¡Quién lo hubiera pensado! Debajo de ese montón de carne, o más bien, en el interior de ese montón de carne, había un corazón (o lo que sea que nos permite sentir, soñar, querer) enamorado.
Todos sabían que era divertida, sí. Y una gran mujer. No sólo por lo grande de su anatomía, sino por aquello de los sentimientos. Se enternecía casi por cualquier cosa. Apoyaba causas nobles y desesperadas. Estaba allí para cualquiera que necesitara de un hombro para llorar, o de un poco de pan y vino para mitigar el hambre y la sed, materiales o de justicia.
Era una gran mujer, no cabía duda. Si tan sólo no fuera gorda.
Aunque ser gorda no era lo grave. Tener un cuerpo a todas luces superior, con todas sus demandas, no es ni en un principio el mayor de los problemas.
El problema es quererlo, que es muy distinto de aceptarlo. Querer esa visible diferencia. Pasearla con orgullo. Defenderla. Ése es el verdadero reto.
Y ella lo supo ese día.
Fue de improviso. Sin ningún aviso, sin nada que la alertara.

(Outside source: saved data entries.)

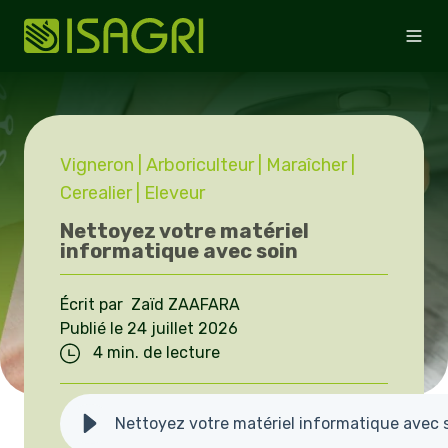
Vigneron
| Arboriculteur
| Maraîcher
|
Cerealier
| Eleveur
Nettoyez votre matériel
informatique avec soin
Écrit par Zaïd ZAAFARA
Publié le 24 juillet 2026
4 min. de lecture
Nettoyez votre matériel informatique avec 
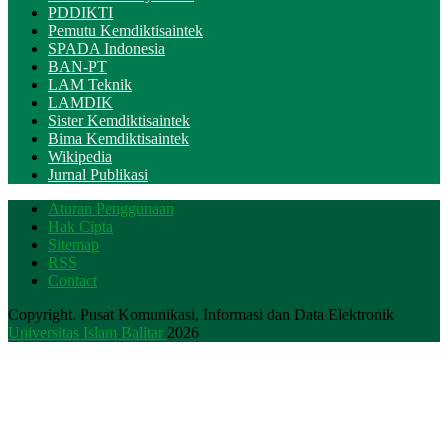
PDDIKTI
Pemutu Kemdiktisaintek
SPADA Indonesia
BAN-PT
LAM Teknik
LAMDIK
Sister Kemdiktisaintek
Bima Kemdiktisaintek
Wikipedia
Jurnal Publikasi
Aturan Penggunaan
Hak Cipta
Sitemap
RSS
Contact
Copyright. Pusat Komunikasi, Informasi dan Data Elektronik
Universitas Islam Balitar
2026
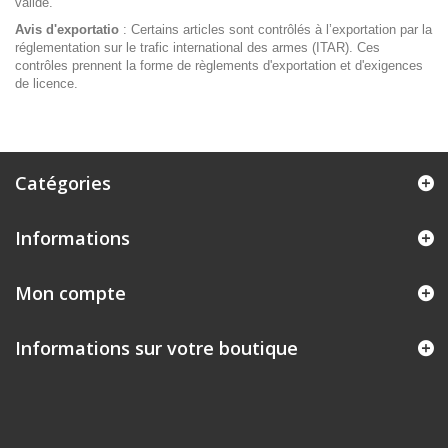
valide.
Avis d'exportatio
: Certains articles sont contrôlés à l’exportation par la
réglementation sur le trafic international des armes (ITAR). Ces
contrôles prennent la forme de règlements d'exportation et d'exigences
de licence.
Catégories
Informations
Mon compte
Informations sur votre boutique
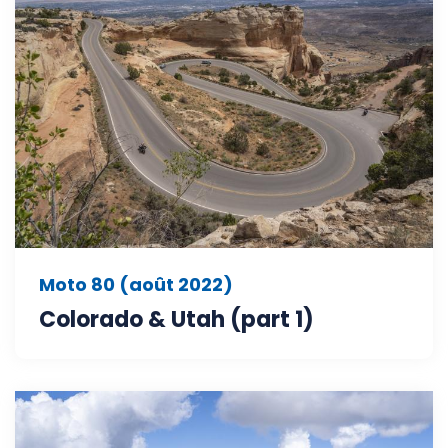
Moto 80 (août 2022)
Colorado & Utah (part 1)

Un latidito en el corazón. Diferente. Profundo. Inquietante. Y después ese revuelo intermitente y alocado en la sesera, con todas las ideas pies por cabeza. Y el vacío demandante en el vientre, con sofocos y demás. Y la sonrisa de él que ensanchaba la devastadora confusión, y su mirada genuina y su encrespado copete. Y ahora el galopar incoherente de sus sentidos exigiendo las promesas vislumbradas...
Extendió cuanto pudo el día, inventaba en vano posponer el enfrentamiento. Tarde o temprano se verían las caras, lo sabía. Y el espejo tendría la última palabra, como había sucedido antes: sería despiadado, cruel, incluso vengativo. De nada serviría la tregua que había pactado, la aceptación de su terrible corpulencia, porque la desnudez era inevitable.
Y poco a poco, tras encender las velas enamoradas y rodear el ambiente de música y flores y vinos semi ásperos, mientras dejaba caer, con lentitud y una a una las prendas que la vestían, temblando un poco por la emoción, la excitación y el deseo, comprobó que había triunfado sobre el reflejo.